Search code examples
javapdfpdfbox

Alter CropBox and text color of pdf


I have a pdf that a nearly impossible to read on my ereader. The margins are large which makes the text small. The text color is light grey which is rendered very faintly on the screen of my device.

I think I can make the file more legible by changing:

  • CropBox from 0 0 612 792 to 60 70 525 725
  • text color from 0.314 0.314 0.314 rg to 0 0 0 rg

I can clearly see these parts in the pdfbox debugger app. Unfortunately it gives me a read-only view. Is there a way to load the pdf and copy all of its parts to a new pdf while altering only the CropBox and text color?

% curl -O https://repo1.maven.org/maven2/org/apache/pdfbox/debugger-app/2.0.25/debugger-app-2.0.25.jar
% java -jar debugger-app-2.0.25.jar

screenshot of pdfbox debugger-app with highlighted CropBox and rg


Solution

  • This dirty hack seems to work, but I feel like there has to be a better way.

    Decode the pdf

    % curl -O https://repo1.maven.org/maven2/org/apache/pdfbox/pdfbox-app/2.0.25/pdfbox-app-2.0.25.jar
    % java -jar pdfbox-app-2.0.25.jar WriteDecodedDoc input.pdf decoded.pdf
    

    decoded.pdf now contains the same contents as the original pdf, but FlatDecode is no longer applied.
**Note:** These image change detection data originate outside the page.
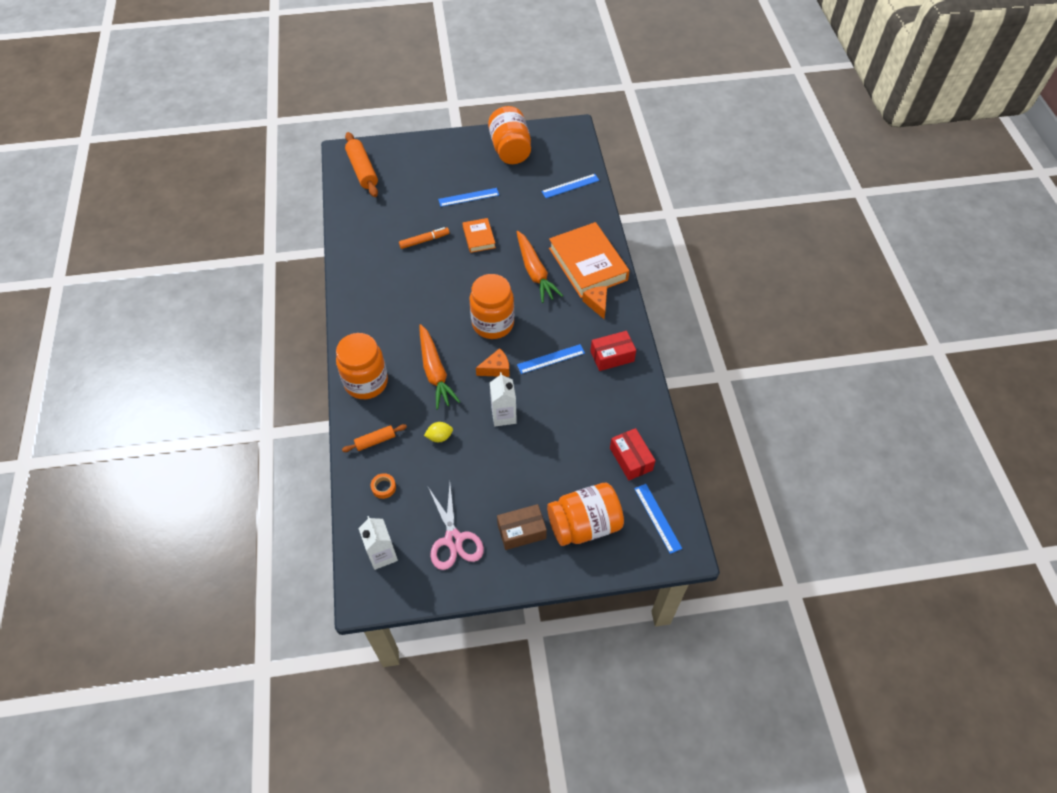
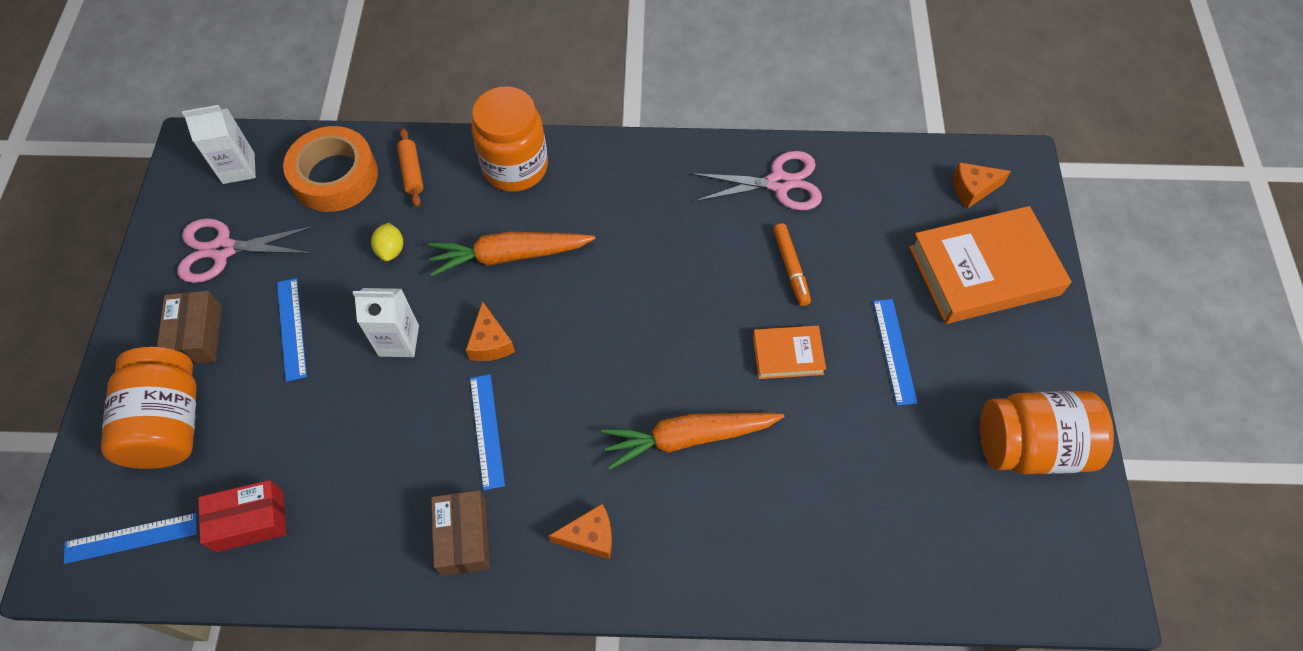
camera: 100 degrees right, 5 degrees up
(362, 170) = (972, 189): orange rolling pin -> orange cheese
(366, 250) = (779, 183): none -> pink scissors
(383, 487) = (335, 176): orange tape -> orange tape, size x2.50
(493, 324) = (584, 350): orange jar -> none
(570, 186) = (916, 550): blue ruler -> blue ruler (292, 328)
(588, 264) = (692, 540): orange book -> orange book (983, 271)
(612, 356) = (464, 537): red box -> brown box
This means the content is "legible".

    Edit decoded.pdf with hexfiend

    • Find: 0.314 0.314 0.314 rg
      Replace: 0.000 0.000 0.000 rg
    • Find: /CropBox [0.0 0.0 612.0 792.0]
      Replace: /CropBox [60 70 525 725.00000]

    The file is now very large ... so open it in preview end export to pdf. This way of re-compressing sadly throws away the table of contents.

    Screenshot of find and replace with hexfiend

    I've since found krop, a simple graphical tool to crop the pages of PDF files for linux. It is much easier than editing the file in a hex editor. Doesn't change text color though.